STATED GOAL A
List every library imported by the import statements in the Python visualization notes below, together with the alias each one is given.
STATED GOAL B
In the Python visualization notes below, which library is called the most famous visualization library in Python?
STATED GOAL C
In the Python visualization notes below, recast the paragraph that begins "The most important visualization library in Math 10" as a short bulleted list that keeps its main facts.

EXTRACTED TEXT
_ _ _ _
Visualization in Python

Visualization in Python

Recording of lecture from 1/19/2022

The most important visualization library in Math 10 is Altair. Today I want to introduce Altair and two other similar libraries, Seaborn and Plotly Express. All three of these are based on a concept called the Grammar of Graphics, which I believe was invented in this book, The Grammar of Graphics, which is free to download from on campus or using VPN.

The most famous visualization library in Python is Matplotlib. We won’t talk about Matplotlib today. It is quite different from the libraries we will discuss today (Seaborn is built on top of Matplotlib).

import numpy as np
import pandas as pd
import altair as alt
import seaborn as sns
import plotly.express as px
np.arange(0,1.1,0.25)
array([0.  , 0.25, 0.5 , 0.75, 1.  ])

Here is the “by hand” way to make a pandas DataFrame.

Using np.arange is a little difficult in this context because we need to make sure its length is the same as the length of the other columns.

df = pd.DataFrame({"a":[3,1,4,2],"b":[10,5,6,8],"c":["first","second","third","fourth"],
    "d":np.arange(0.2,1.1,0.25)})
df
a b c d
0 3 10 first 0.20
1 1 5 second 0.45
2 4 6 third 0.70
3 2 8 fourth 0.95

Put your mouse over one of the points to see the effect of the tooltip.

alt.Chart(df).mark_circle().encode(
    x = "a",
    y = "b",
    color = "d",
    size = "d",
    tooltip = ["a","c"]
)
alt.Chart(df).mark_bar().encode(
    x = "a",
    y = "b"
)
alt.Chart(df).mark_bar(width=30).encode(
    x = "a",
    y = "b"
)

To make a scatter plot in Altair, you use mark_circle. In Seaborn, you use scatterplot. The syntax is very similar.

sns.scatterplot(
    data = df,
    x = "a",
    y = "b",
    hue = "d",
    size = "d",
)
_ _ _ _
(Extracted data entries)
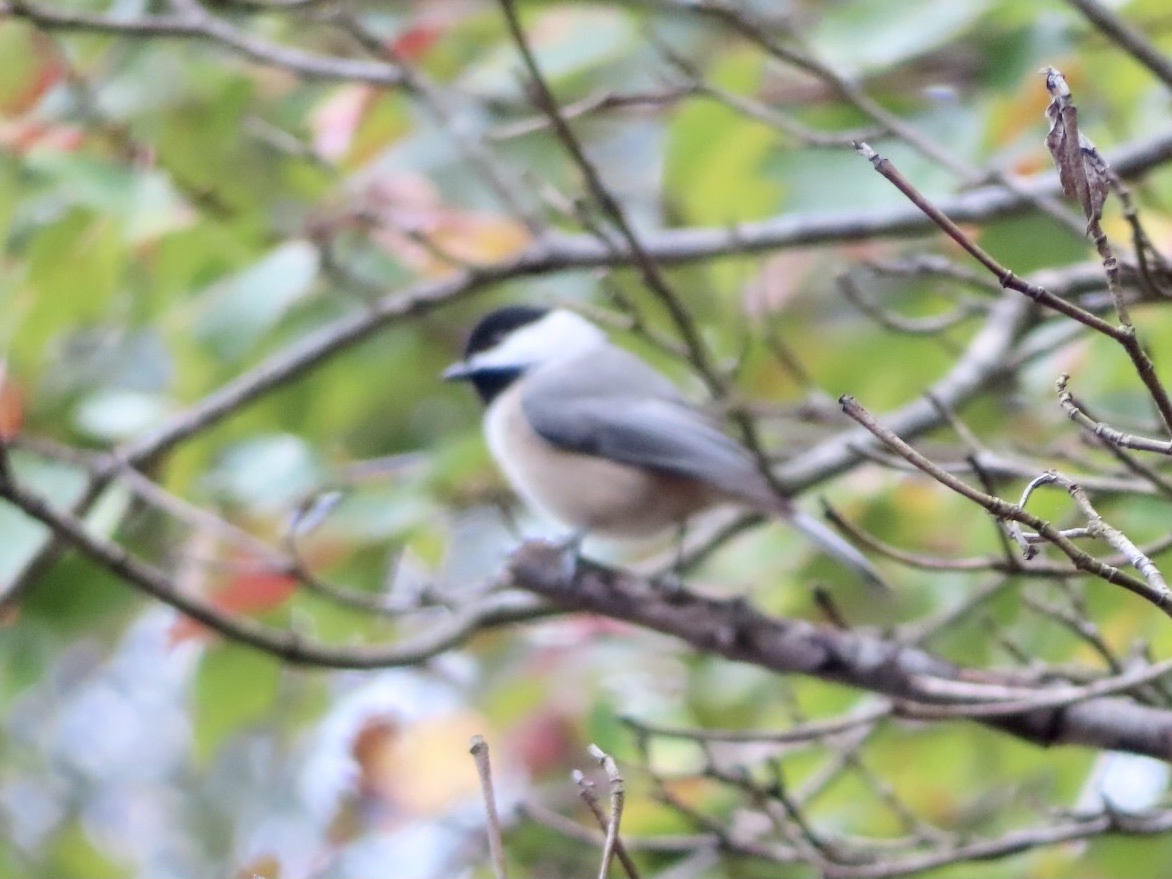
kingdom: Animalia
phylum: Chordata
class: Aves
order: Passeriformes
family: Paridae
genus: Poecile
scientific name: Poecile carolinensis
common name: Carolina chickadee
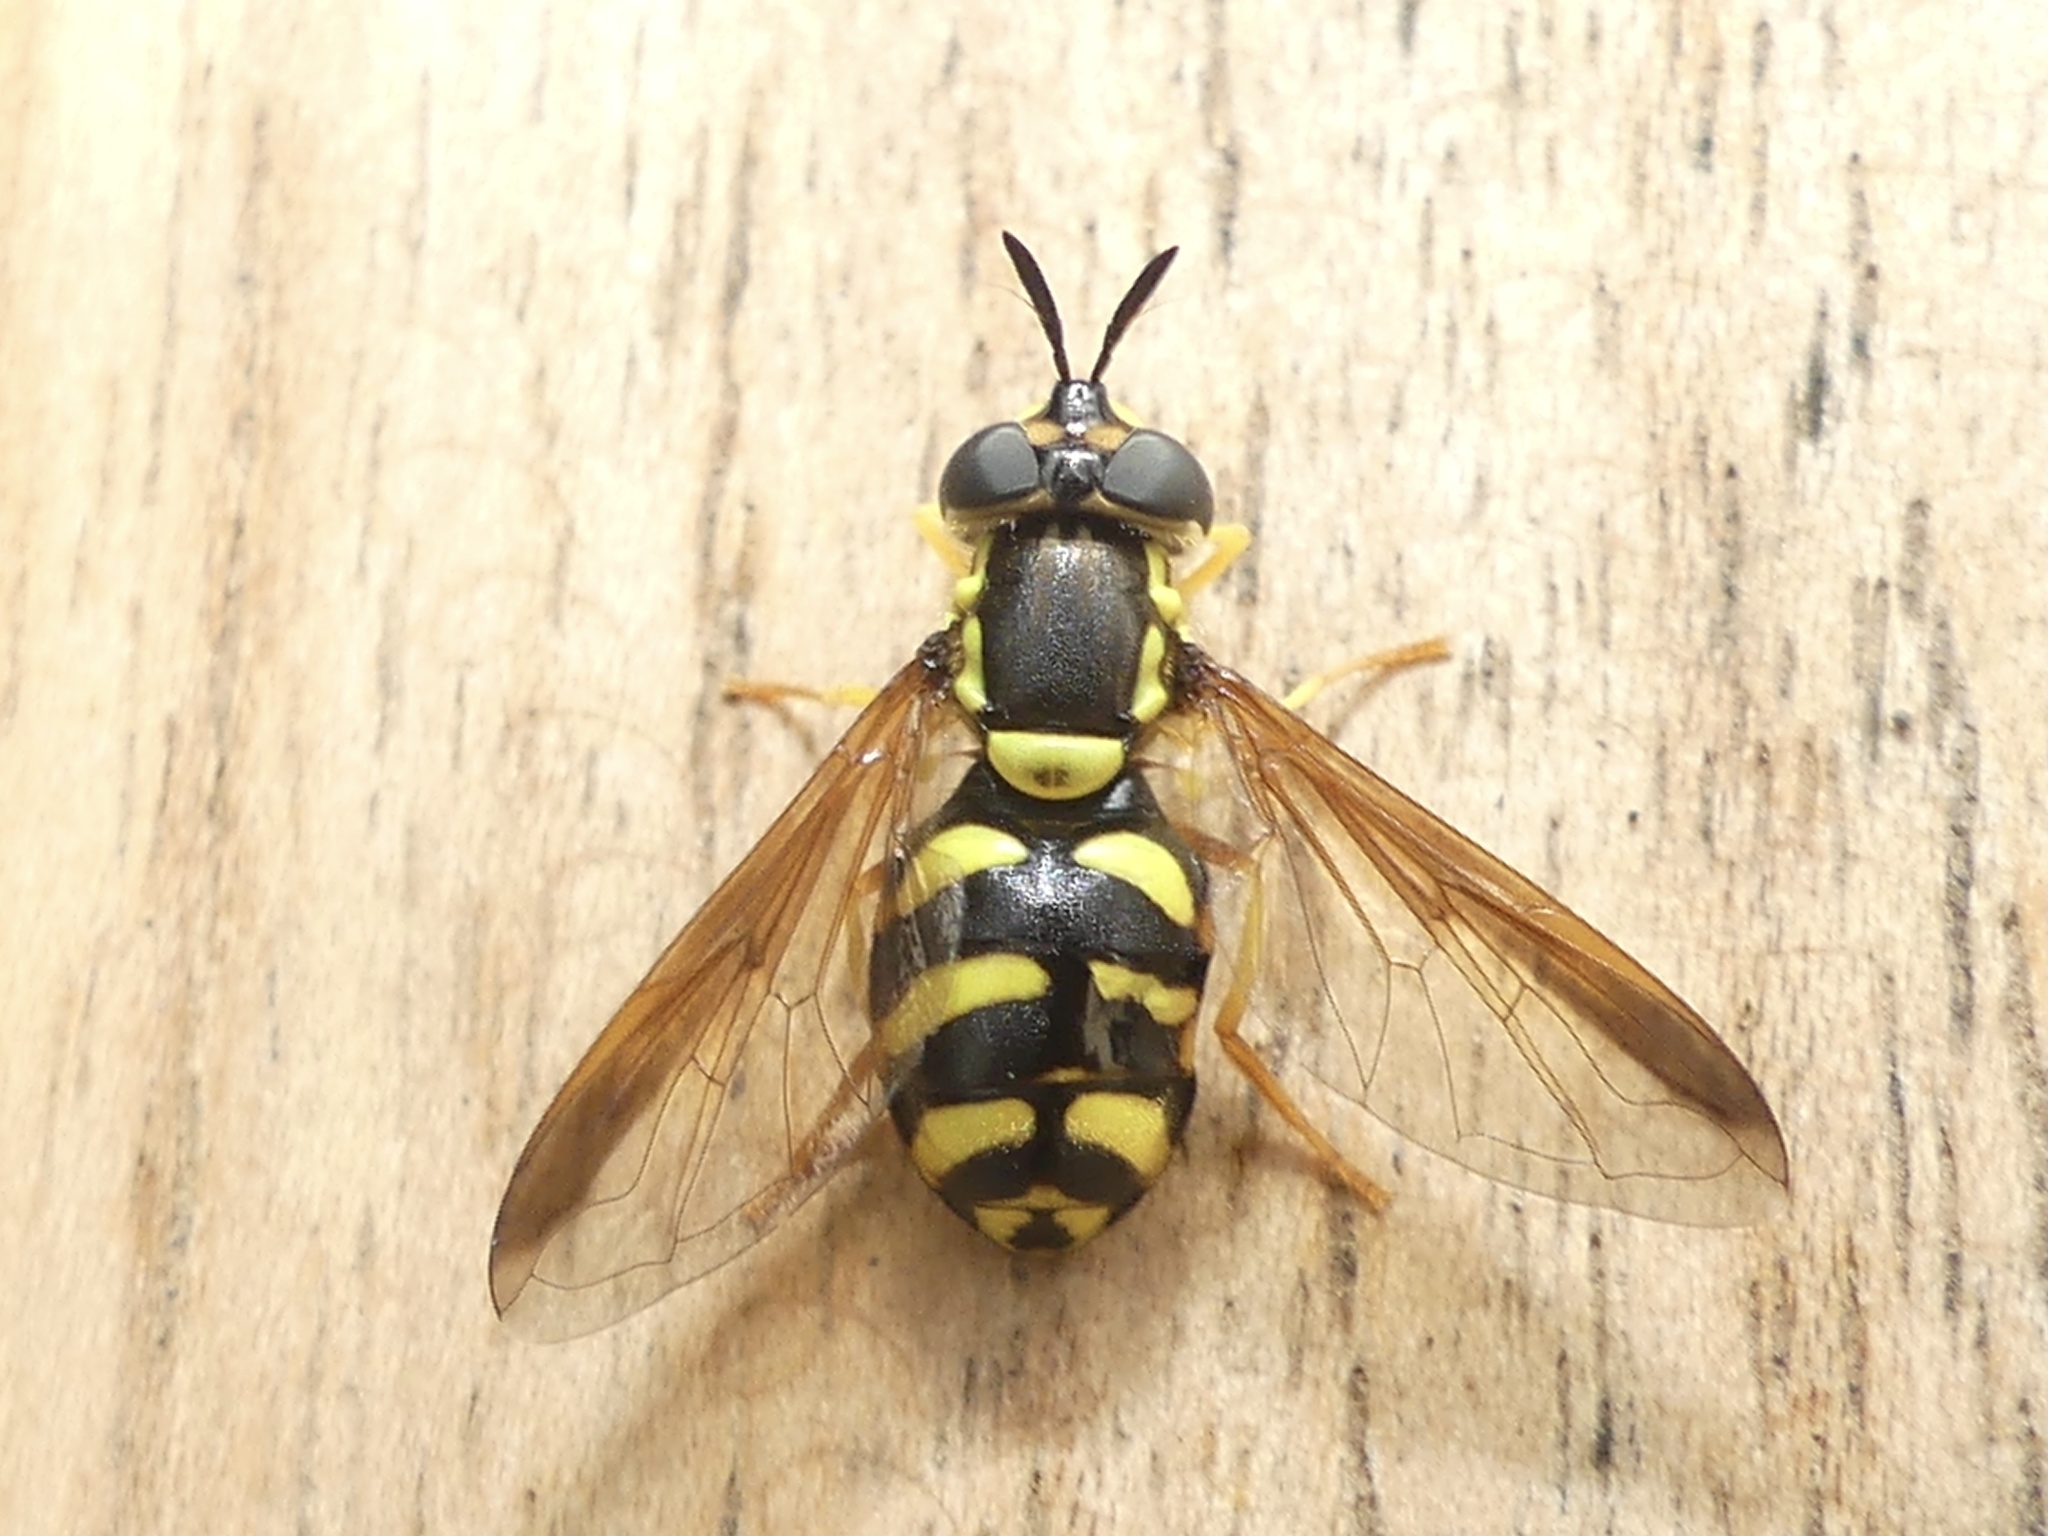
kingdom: Animalia
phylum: Arthropoda
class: Insecta
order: Diptera
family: Syrphidae
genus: Chrysotoxum
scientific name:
_ _ _ _
FULL SOLUTION A
- numpy, as np
- pandas, as pd
- altair, as alt
- seaborn, as sns
- plotly.express, as px

FULL SOLUTION B
Matplotlib.

FULL SOLUTION C
- Altair is the most important visualization library in Math 10.
- The lecture introduces Altair along with two similar libraries, Seaborn and Plotly Express.
- All three are based on the Grammar of Graphics.
- That concept was probably invented in the book The Grammar of Graphics.
- The book can be downloaded free on campus or through VPN.